Page text ::
* Start *

All of which essentially serves as an excuse from a series of insult trading, dick-measuring banter between the two muscle men, various high speed car/bike/truck chases, over the top fights and globe trotting locations (Chernobyl included) before climaxing back at Hobbs’ home in Samoa, which he’s not seen since leaving (for reasons later explained) 25 years earlier and the family his young daughter Sam (Eliana Sua) doesn’t even know exists. Indeed, family provides the running theme here, Hobbs and Shaw both reconnecting with their respective estranged brother, engineer-whizz Jonah (Cliff Curtis), and sister, while Helen Mirren pops up in a cameo as the Shaw siblings’ now incarcerated mom (Queenie).
Forever winking at the camera, Johnson and Shaw make for hugely entertaining mismatched buddies, each with their own personal fighting styles (basically bludgeon/martial arts), the latter returning to his roots for the final showdown Samoan style, while Elba strides through with charismatic bad guy cool and Kirby suggests she could handle a franchise of her own., With a Reynolds end credits sequence setting up the sequel, Mirren, Eiza Gonzalez as Russian merc Madame M and a cameoing Chris Tucker as an air marshall keen to get back into the thick of things, all clearly lined up to join the team, the only question is will there be a popcorn bucket big enough. (Cineworld 5 Ways, NEC, Solihull; Empire Great Park; Odeon Birmingham, Broadway Plaza Luxe, West Brom; Reel; Showcase Walsall; Vue Star City)
Good Boys (15)
Far better than you might expect from a film touted as being from the people who brought you Superbad and Bad Neighbours, this is essentially a tweenage coming of age cocktail of Stand By Me, South Park and, well, Superbad. Twelve-year olds Max (Room’s Jacob Tremblay), Thor (Brady Noon), and Lucas (Keith L. Williams) are the Bean Bag Boys, best buddies since kindergarten who, while they may regularly drop the f word and talk up how sussed they are about sex and beer, are in fact clueless as to the ways of the world, as evidenced by their disgust and horror at seeing a porno and thinking the sex toys found in Thor’s parents’ bedroom are weapons. An innocence that throws up multiple amusing misinterpretations of the grown up world.

* End *

Data ::
* Start *

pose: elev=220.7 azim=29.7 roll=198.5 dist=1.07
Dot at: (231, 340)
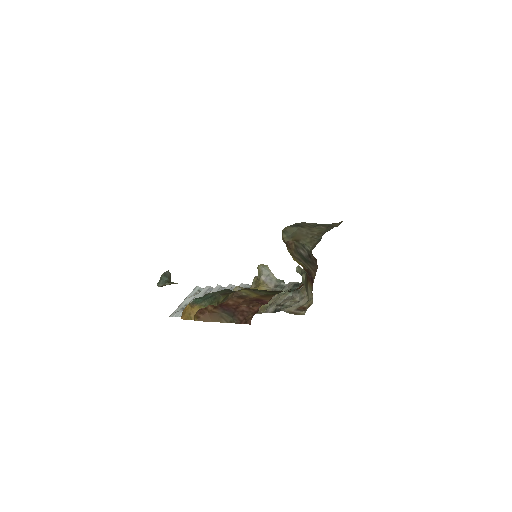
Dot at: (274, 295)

* End *

Written problem 1 :: According to the film reviews, how long had Hobbs been away from his home in Samoa?
Written problem 2 :: Write the next part of the film reviews, picking up after their final sentence.

Written reply 1 :: 25 years.

Written reply 2 ::
As in all good movies of its kind, they have a mission. Well, two actually. First, they have to recover Max’s dad’s drone which is being held to ransom by two high-schoolers (Molly Gordon and Midori Francis) on whom they were spying. The reason they were spying links to the other mission, they need to learn how to kiss before they can go to one of the cool kids’ kissing party, not so much Thor and Lucas, but Max wants to plant lips on his crush, Brixlee (Millie Davis, and doesn’t want to mess up. Especially since he’s not yet even summoned up the courage to talk to her.
Somehow these two objectives end up with them having to score sex drug MDMA, much to the earnest Lucas’s horror, to replace the bottle (which they can’t unscrew) they stole from the girls and wound up leaving in the hands of a cop. Which means entering a frat house to hook up with the dealer, and ends up in a mass battle with the resident slackers. And, by way of a comic sidebar, Max gets the money he needs to buy a new drone/replace the drugs by selling Thor’s parents’ blow up sex doll to the guy (Stephen Merchant) who just turned up to buy a collectable gaming card off Lucas.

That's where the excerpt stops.